A young immigrant and math genius, Padmini feels the weight of her family's expectations as she pushes herself through college and a degree she doesn't want, but which is more likely to land her a permanent residence in America than what she prefers. When a strange attack nearly kills the neighbor children, she learns that New York City has claimed her as its own, as the avatar of Queens. But she's not even a citizen, and the only thing she's good at fighting is a stubborn equation.
And on Staten Island, sheltered Aislyn has hardly ever left her home. Her cop father assures her there's nothing but crime and filthy dark people and perverts running rampant through the rest of the city; best to stay where things are nice and safe (and white), even if it means giving up whatever nebulous dreams she may have had. When New York City calls her - calls her to protect a city she both longs for and fears - how will she answer?
REVIEW: As concepts go, this is a surreal one, but brilliantly executed. Cities are, by their very nature, forces of destruction with a heavy footprint, but they are also living things (literally, here), an ecosystem unto themselves. They can also, figuratively and literally, be killed. Other cities have faced the threats New York City is and survived - they have their own living avatars, a few of whom step in to help (or attempt to help) - but others have failed... and attacks seem to be ramping up, though none of the other cities seem to know why.

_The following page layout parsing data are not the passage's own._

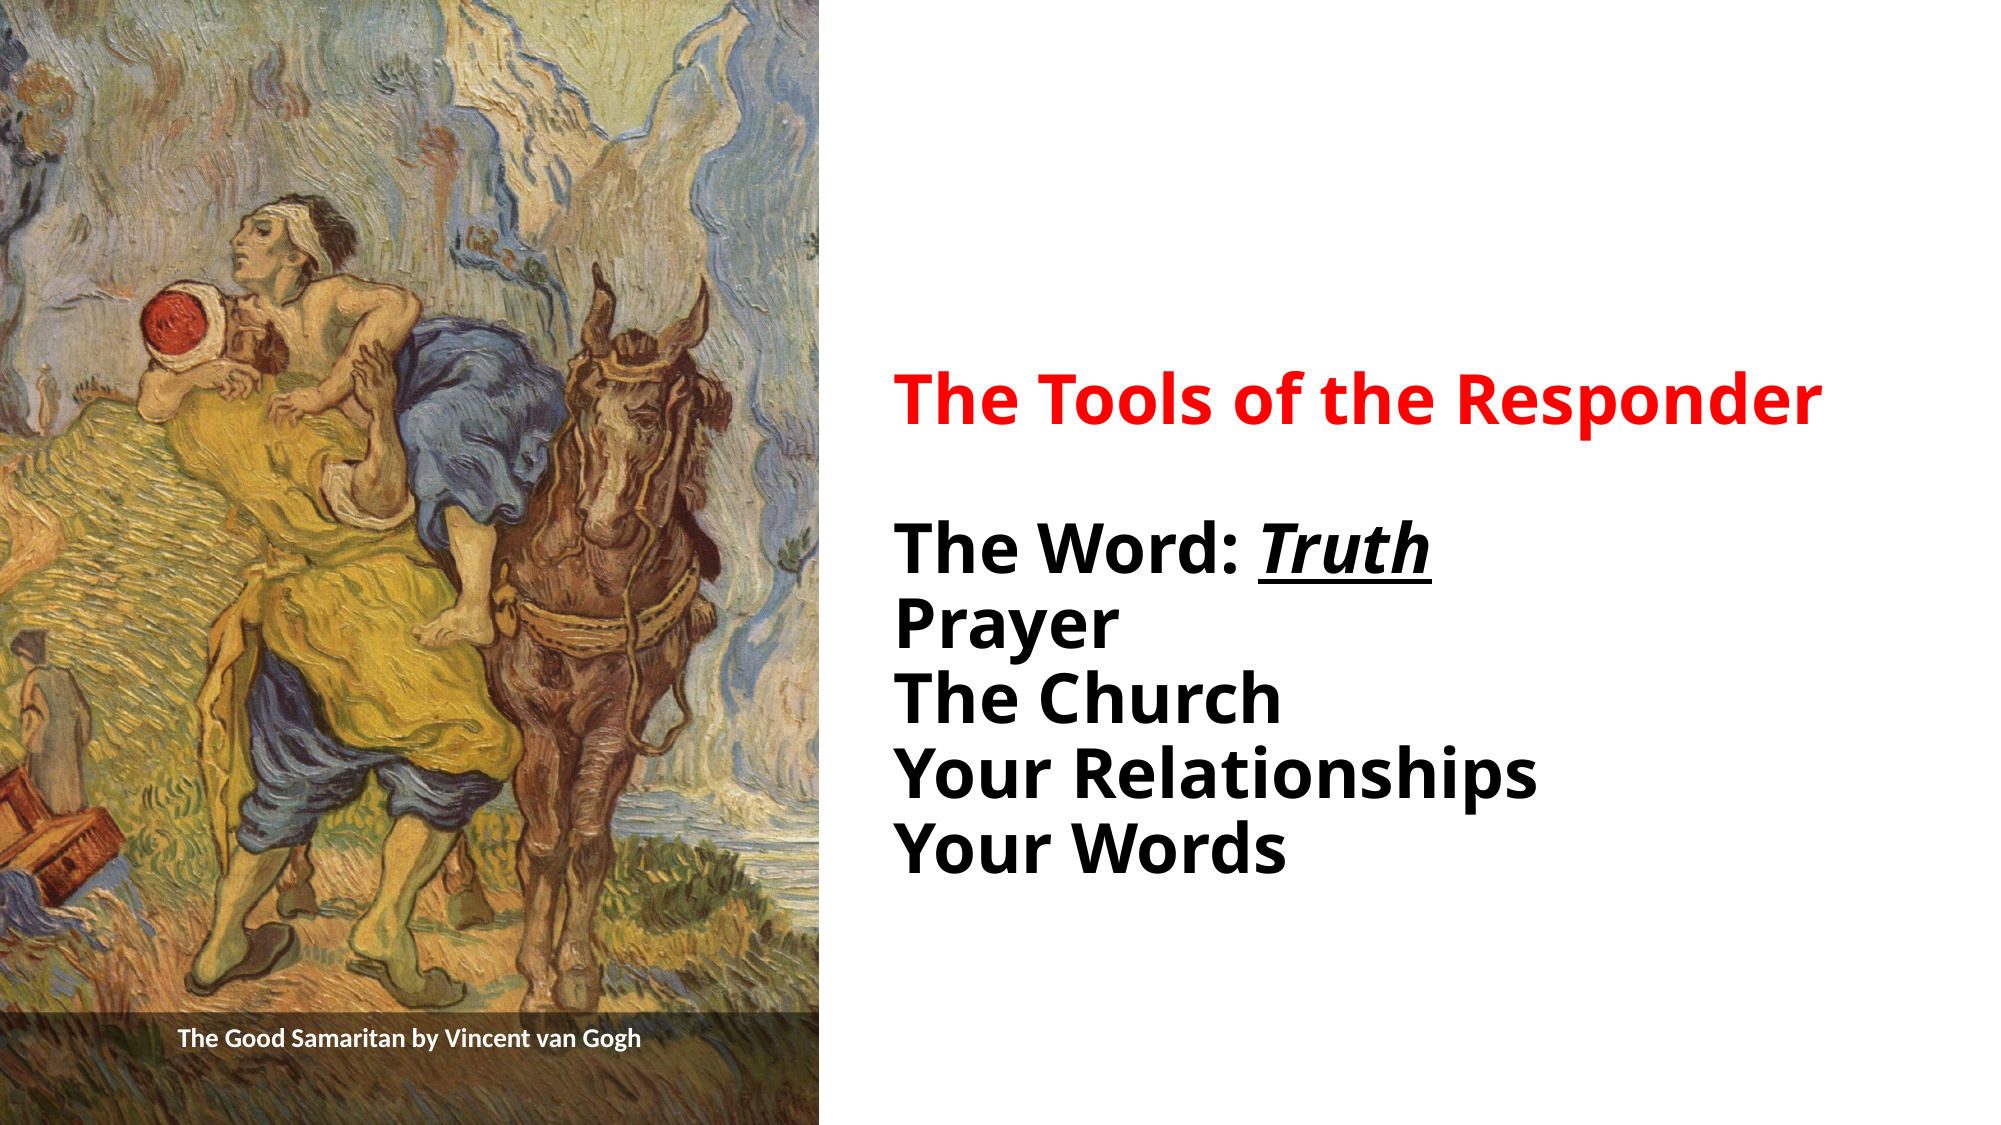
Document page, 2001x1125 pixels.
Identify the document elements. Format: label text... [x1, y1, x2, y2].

title The Tools of the Responder The Word: Truth Prayer The Church Your Relationships Your Words [878, 347, 1863, 896]
picture [0, 0, 820, 1125]
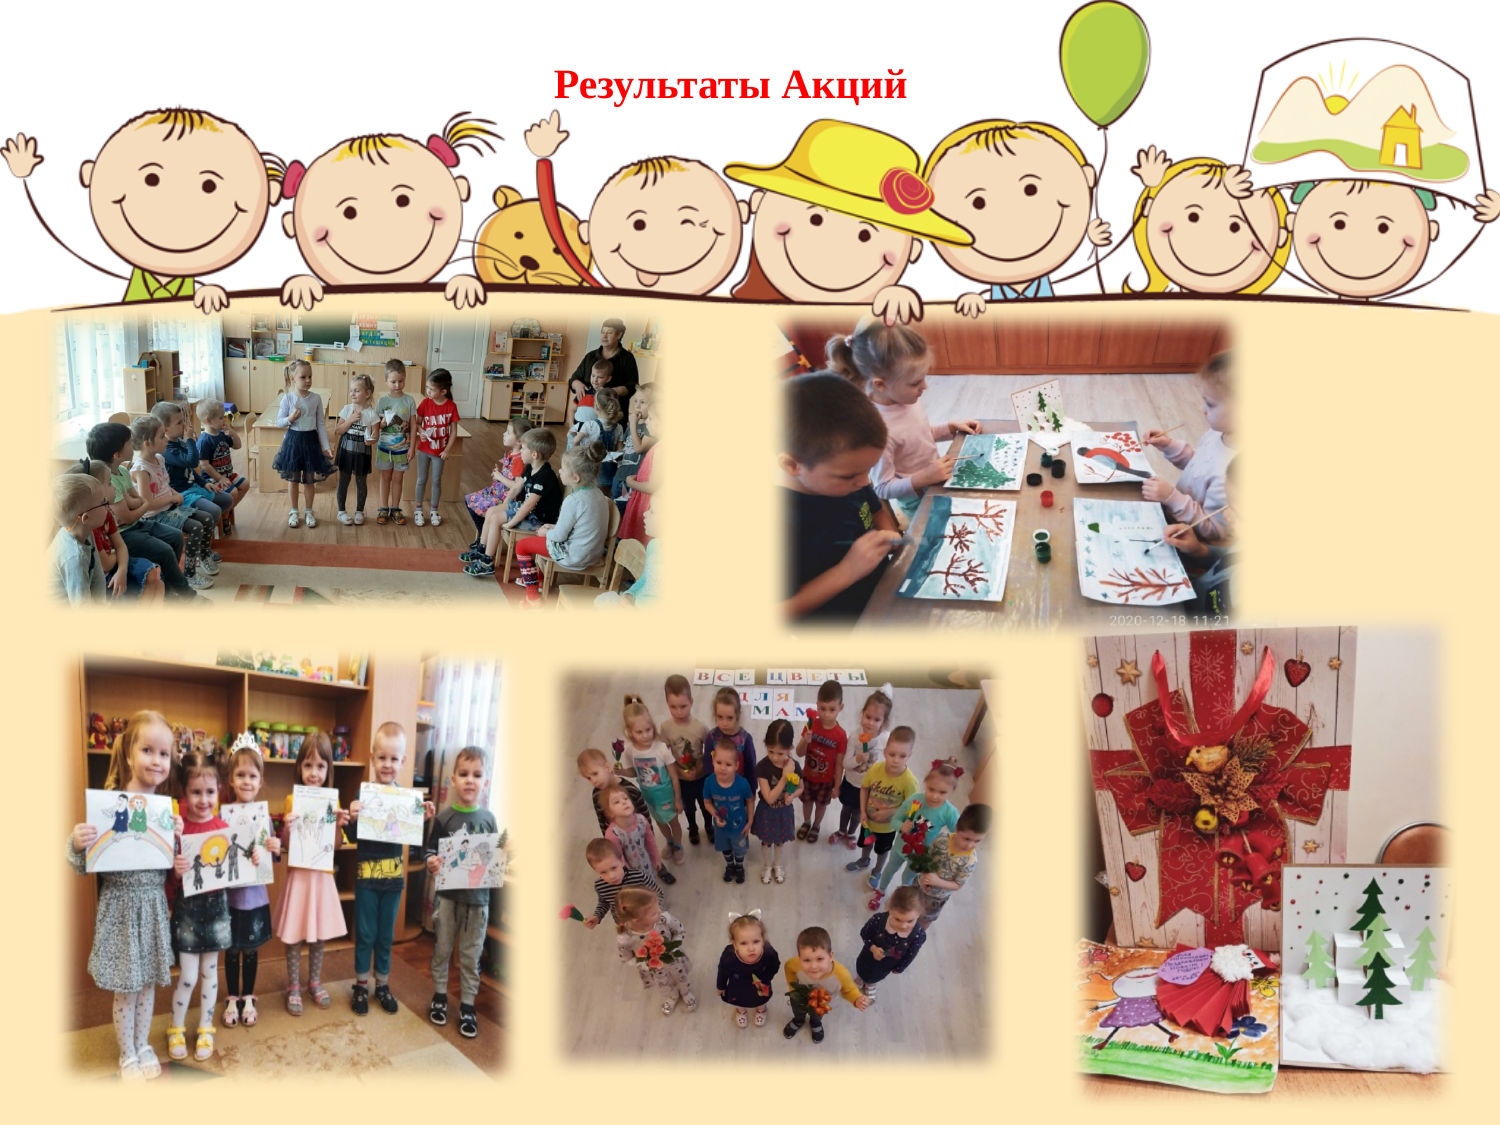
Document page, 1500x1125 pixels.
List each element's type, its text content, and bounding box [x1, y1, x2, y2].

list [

As avatars, each character embodies both the good and the bad of their respective boroughs, a microcosm not only of the city but the country itself - and, like city and country, they face a grave and insidious threat to their very existence, one that works from within to corrupt, to amplify hatreds and crack open divisions, to squelch that which is dynamically alive and replace it with something cold and twisted and utterly dead. They aren't always likeable, and don't necessarily like each other; friction of race and class and gender and more threatens to destroy the fragile peace they establish, doing the Enemy's work for it, a hard look at the inherent prejudices and hatreds and just plain grudge matches that threaten so much of our world today. New York City is a complex place, neither wholly good nor wholly bad, and the avatars embody that as well as individuals can. All of them have been thrown into something way over their heads and somewhat beyond the human ability to grasp. They reach for metaphors as they shape impossible forces to their defense, using the very essence of their boroughs and the city itself... but the Woman in White and the entity "she" represents has its own essence and its own weapons, its own logic and goals, and is not to be underestimated.
It's a bold, strange story, sometimes violent and sometimes painful and often bizarre, but always compelling. This being the first in a trilogy, the ending is not conclusive, but does include a few twists and brings the story to a resting point between battles. I'm trying to think of a downside, but even the point of view I least enjoyed was harrowing in the right way (if that makes sense), forcing the reader into a perspective that's easy to dismiss yet needs to be understood if there's to be any hope for the future (in fiction or otherwise), so I went with a top-notch rating.